Companies can wait forever, unless they add the other essential elements of the customer acquisition equation. While the technology lies at the foundation of any successful CRM strategy, it is more critical that companies have specific processes to acquire new customers, and a team that can execute the strategy.


Many companies fail to recognize this and lose out on opportunities to increase the sales pipeline, create more A-level leads and close more deals.


In common lead generation scenarios, companies generate leads from any variety of methods - marketing, advertising, public relations - and either give the sales rep only those deemed hot, leaving a large percentage to fall by the wayside; or hand every lead over, asking the sales rep to qualify each one.


This doesn't happen to companies that aggressively focus on customer acquisition. These companies have a complete understanding of the sales process, recognize that sales is a cycle versus a timeline and have all the ingredients to manage that cycle through every stage, from prospect to customer to repeat buyer. They nurture prospects continually, which ensures they are in contact at just the right moment - when they're ready to buy. They don't ignore leads that aren't immediately hot, and don't ask their sales to participate in time-consuming qualification activities.


The essential elements. To be sure, the right technology is an important decision, and key to garnering strong results. Solutions designed to manage the lead generation process are best if customer acquisition is the objective. Tools that can easily integrate with other CRM applications are ideal, because by using specific solutions for specific problems, companies can do a better job of finding new customers - and keeping them.


Once the technology is in place, the people and the methodology must be added to the mix. There are two options: find internal resources or outsource to an expert. An in-house approach works well if a company has the expertise to take on the complex and challenging task of designing a customer acquisition process. They must also be prepared to commit the time and money to make it work. Increasingly, outsourcing is attractive to companies that want to keep internal resources focused on more mission-critical activities, and want not only a team who can execute, but provide guidance on the other elements of the equation.

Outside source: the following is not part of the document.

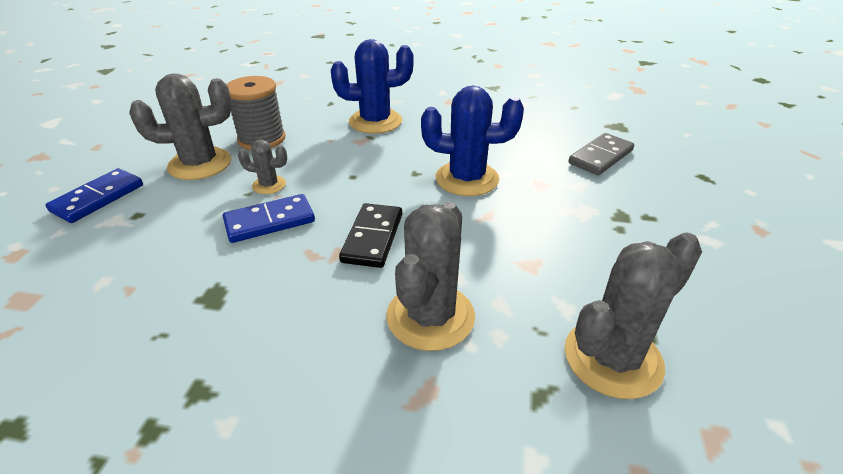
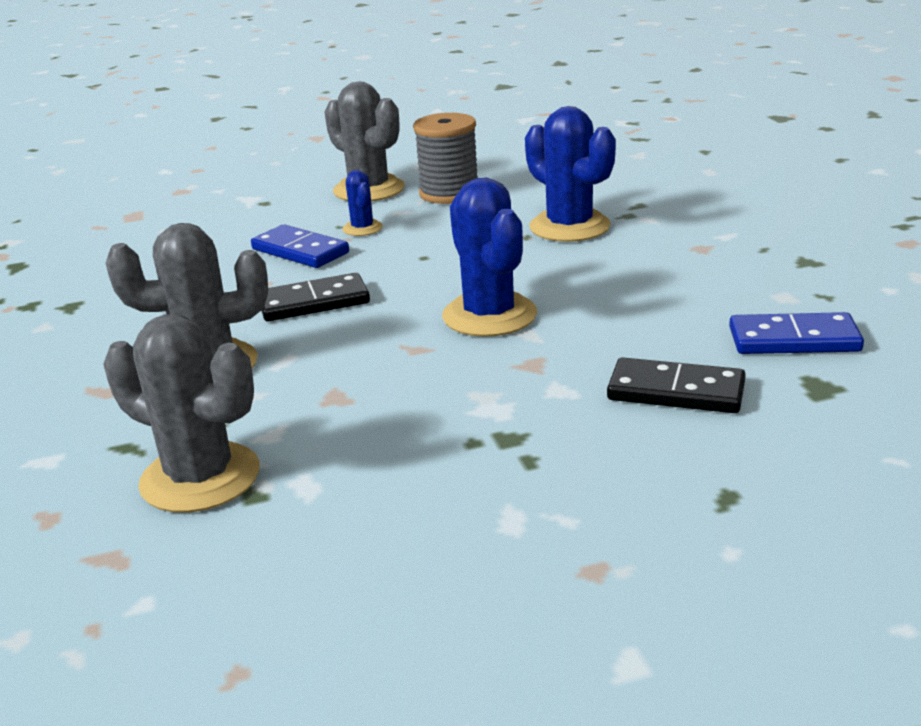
camera: 65 degrees right, 10 degrees down
(98, 198) = (275, 181): blue domino -> blue domino (794, 339)
(269, 185) = (362, 228): grey cactus -> blue cactus
(601, 157) = (676, 392): grey domino -> black domino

No matter how a company builds its team, all customer acquisition methodologies must include three key components:


Identifying the lead. An in-house marketing database is a good start. These often include basic company data from outside data sources as well as additional records a company may have added on its own, such as leads compiled from trade shows, Web responses, marketing programs or public relations activities. Recognize that this is just a start, though.


To be effective, companies also must map the prospective account so each person involved in the buying decision - buyers, influencers and buying units - has been clearly identified. If there's an existing opportunity, that lead is routed and distributed to the sales rep. If there's not an immediate opportunity, it's on to step two.


Nurturing the prospect. Just because a prospect doesn't buy today doesn't mean there's not an opportunity in three months, six months or even a year from now. For business-to-business companies that are selling complex and sometimes expensive products, this is typical. To convert prospects who are interested but not ready to buy, a nurturing process is needed. By putting such a process in place, companies can connect with the prospect when they're ready.


Closing the loop. As a final step, companies need to track and measure results. This can be achieved by comparing the cost to the number of leads that have been identified and sales that have been closed. By taking an extra step and determining the origin of those opportunities, whether the interest was generated through an outbound call, a trade show lead or an ad, companies can get a clear indication of which marketing programs are working and which aren't.


Industry leaders are finding that a focus on the customer acquisition process results in increased sales and improved sales effectiveness. The sooner you make a choice to focus on acquiring new customers, the sooner your sales will rise.